Naturschutzverordnung

Naturschutzgebiet "Hessigheimer Felsengärten"

Im Mai 2002 ist die neue Verordnung über das Naturschutzgebiet Hessigheimer Felsengärten in Kraft getreten. Die im Folgenden genannten Regelungen sind Auszüge aus dem Gesetzestext, beschränkt auf die für Wanderer und Kletterer wichtigsten Punkte.
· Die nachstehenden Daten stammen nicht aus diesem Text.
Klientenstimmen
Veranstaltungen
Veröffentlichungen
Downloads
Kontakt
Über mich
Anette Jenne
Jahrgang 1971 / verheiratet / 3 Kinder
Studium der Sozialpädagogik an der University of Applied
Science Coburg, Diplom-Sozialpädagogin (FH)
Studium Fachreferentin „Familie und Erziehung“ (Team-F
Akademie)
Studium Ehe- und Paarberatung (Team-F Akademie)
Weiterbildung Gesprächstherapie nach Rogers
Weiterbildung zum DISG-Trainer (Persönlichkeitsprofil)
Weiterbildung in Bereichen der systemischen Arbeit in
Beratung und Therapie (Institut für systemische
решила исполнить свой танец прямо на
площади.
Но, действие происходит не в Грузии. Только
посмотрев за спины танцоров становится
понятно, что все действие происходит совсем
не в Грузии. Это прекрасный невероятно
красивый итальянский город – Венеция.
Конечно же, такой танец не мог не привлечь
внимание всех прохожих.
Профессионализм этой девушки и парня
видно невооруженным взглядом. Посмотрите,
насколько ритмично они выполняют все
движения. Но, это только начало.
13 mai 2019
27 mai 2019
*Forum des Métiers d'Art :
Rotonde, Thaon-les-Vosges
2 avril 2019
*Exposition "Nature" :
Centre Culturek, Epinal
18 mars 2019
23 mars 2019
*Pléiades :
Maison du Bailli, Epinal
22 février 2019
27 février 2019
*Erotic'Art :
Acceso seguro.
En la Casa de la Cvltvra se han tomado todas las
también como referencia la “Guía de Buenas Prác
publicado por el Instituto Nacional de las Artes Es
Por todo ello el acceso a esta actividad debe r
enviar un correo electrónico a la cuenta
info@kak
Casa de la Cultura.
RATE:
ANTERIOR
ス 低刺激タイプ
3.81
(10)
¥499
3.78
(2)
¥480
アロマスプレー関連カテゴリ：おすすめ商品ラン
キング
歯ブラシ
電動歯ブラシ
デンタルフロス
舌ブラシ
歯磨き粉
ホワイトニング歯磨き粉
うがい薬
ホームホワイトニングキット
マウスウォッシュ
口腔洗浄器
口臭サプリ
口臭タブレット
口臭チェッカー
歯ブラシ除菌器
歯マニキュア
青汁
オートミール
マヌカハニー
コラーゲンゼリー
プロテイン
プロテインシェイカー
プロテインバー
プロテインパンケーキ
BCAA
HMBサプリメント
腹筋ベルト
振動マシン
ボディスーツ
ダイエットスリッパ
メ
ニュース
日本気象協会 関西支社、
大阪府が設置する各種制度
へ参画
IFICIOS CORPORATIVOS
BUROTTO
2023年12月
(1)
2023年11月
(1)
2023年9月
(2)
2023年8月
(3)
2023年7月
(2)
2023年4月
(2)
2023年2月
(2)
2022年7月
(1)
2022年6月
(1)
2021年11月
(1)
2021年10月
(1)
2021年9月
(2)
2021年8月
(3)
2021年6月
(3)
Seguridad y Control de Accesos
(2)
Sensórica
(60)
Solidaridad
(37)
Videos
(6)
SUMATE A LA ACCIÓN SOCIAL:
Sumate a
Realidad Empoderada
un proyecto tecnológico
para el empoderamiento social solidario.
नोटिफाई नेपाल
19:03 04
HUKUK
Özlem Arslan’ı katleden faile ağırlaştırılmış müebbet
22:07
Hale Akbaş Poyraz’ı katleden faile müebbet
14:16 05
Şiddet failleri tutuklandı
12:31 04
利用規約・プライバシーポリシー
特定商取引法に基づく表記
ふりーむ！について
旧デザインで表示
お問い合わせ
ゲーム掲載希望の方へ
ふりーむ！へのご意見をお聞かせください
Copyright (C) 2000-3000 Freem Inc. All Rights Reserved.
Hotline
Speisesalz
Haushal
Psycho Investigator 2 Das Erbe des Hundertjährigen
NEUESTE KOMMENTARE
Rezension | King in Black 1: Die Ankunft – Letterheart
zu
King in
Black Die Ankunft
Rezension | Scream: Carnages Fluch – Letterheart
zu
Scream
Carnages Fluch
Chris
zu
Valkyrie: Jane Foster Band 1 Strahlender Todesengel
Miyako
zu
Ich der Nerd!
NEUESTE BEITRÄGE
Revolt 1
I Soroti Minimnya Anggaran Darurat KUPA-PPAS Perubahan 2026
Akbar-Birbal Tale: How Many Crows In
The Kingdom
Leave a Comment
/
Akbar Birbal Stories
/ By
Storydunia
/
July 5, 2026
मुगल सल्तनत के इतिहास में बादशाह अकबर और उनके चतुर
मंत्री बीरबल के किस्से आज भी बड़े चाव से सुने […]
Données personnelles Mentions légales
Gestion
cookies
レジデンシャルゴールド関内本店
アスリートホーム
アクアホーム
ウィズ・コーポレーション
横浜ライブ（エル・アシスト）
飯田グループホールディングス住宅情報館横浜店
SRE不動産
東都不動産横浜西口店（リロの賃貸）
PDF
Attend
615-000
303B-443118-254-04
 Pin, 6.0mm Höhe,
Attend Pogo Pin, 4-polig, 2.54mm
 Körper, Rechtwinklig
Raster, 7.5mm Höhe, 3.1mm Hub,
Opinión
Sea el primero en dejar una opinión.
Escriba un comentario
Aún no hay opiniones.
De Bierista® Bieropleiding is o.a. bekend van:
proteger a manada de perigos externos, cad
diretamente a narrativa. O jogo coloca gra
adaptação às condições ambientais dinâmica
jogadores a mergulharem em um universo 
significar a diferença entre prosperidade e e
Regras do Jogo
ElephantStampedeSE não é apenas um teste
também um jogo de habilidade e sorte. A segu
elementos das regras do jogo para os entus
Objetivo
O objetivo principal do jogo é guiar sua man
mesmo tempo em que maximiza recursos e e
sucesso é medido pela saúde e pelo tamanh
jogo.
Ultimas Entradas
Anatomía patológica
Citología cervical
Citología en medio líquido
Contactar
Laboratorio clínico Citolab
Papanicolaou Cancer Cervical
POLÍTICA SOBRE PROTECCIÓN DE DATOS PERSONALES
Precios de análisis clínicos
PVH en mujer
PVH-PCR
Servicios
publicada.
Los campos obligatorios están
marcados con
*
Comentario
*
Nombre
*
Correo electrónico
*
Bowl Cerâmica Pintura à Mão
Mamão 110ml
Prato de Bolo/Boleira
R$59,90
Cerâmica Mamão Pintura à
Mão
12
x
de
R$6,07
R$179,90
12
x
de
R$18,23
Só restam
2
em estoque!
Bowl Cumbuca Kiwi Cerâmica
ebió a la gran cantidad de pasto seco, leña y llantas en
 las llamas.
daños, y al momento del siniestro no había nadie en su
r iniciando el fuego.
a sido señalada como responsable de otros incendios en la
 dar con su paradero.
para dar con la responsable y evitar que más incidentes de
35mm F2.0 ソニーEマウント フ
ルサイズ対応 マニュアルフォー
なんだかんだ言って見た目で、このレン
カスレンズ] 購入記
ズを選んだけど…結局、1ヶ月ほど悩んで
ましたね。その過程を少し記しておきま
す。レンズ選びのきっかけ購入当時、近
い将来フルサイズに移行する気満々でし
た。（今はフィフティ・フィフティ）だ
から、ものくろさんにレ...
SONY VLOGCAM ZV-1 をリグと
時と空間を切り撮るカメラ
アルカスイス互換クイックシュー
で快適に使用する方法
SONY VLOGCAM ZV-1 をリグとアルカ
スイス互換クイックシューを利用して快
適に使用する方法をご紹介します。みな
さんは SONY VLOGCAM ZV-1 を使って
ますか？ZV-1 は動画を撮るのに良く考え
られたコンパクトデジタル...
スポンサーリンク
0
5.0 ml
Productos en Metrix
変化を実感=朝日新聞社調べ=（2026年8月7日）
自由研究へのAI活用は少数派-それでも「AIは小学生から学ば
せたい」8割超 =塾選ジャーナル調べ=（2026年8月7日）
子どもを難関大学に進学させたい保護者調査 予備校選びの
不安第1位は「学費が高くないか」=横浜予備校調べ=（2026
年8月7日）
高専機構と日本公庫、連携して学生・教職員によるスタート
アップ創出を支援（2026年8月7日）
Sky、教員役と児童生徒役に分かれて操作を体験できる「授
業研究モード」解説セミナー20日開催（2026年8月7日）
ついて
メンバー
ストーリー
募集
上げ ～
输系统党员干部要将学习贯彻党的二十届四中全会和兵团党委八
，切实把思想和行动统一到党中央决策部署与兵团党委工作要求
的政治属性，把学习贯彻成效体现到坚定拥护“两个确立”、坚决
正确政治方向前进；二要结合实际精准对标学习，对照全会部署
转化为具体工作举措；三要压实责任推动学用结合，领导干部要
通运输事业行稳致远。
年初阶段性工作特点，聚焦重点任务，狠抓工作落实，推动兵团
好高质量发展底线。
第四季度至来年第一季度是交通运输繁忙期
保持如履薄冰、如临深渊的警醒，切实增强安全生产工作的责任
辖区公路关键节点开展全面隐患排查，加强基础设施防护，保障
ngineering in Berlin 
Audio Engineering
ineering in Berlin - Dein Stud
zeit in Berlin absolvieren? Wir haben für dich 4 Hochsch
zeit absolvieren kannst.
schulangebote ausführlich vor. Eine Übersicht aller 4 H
Rechtlich verbindlich ist nur der Gesetzestext.

Schutzzweck

Schutzzweck der neuen Verordnung ist die Erhaltung und die Förderung eines für den Naturraum einzigartigen Felsraums und seiner Umgebung, insbesundere wegen

  • der besonderen Entstehungsgeschichte der Felsengärten
  • der bizarren Felsgebilde, der Türme, er tiefen Felsspalten und Schluchten, der Geröllhalden und der Felsstürze unterhalb der Felsengärten
  • den für den Naturraum einmaligen Standorten der Felsen, ihrer Köpfe und Spalten mit ihrer hoch spezialisierten Fauna und Flora der Magerrasen und Felsbandgesellschaften
  • der aus der ehemaligen Bewirtschaftung resultierenden Pflanzendecke der blütenreichen Halbtrockenrasen, der wärmeliebenden, kräuterreichen Saum- und Gebüschgesellschaften
  • des laubholzreichen Linden-Ahorn-Mischwäldchens im Zentrum der Schlucht
  • des Reliktstandorts für das Kalk-Blaugras, das hier ein isoliertes Vorkommen hat und
  • des Vorkommens geschützter und bedrohter Tier- und Pflanzenarten
  • dem in dem Gebiet vorkommenden FFH-Lebensraumtypen "Kalk-Pionierrasen", Trespen-Schwingel-Kalk-Trockenrasen" sowie "Natürliche und naturnahe Kalkfelsen und ihre Felsspaltenvegetation".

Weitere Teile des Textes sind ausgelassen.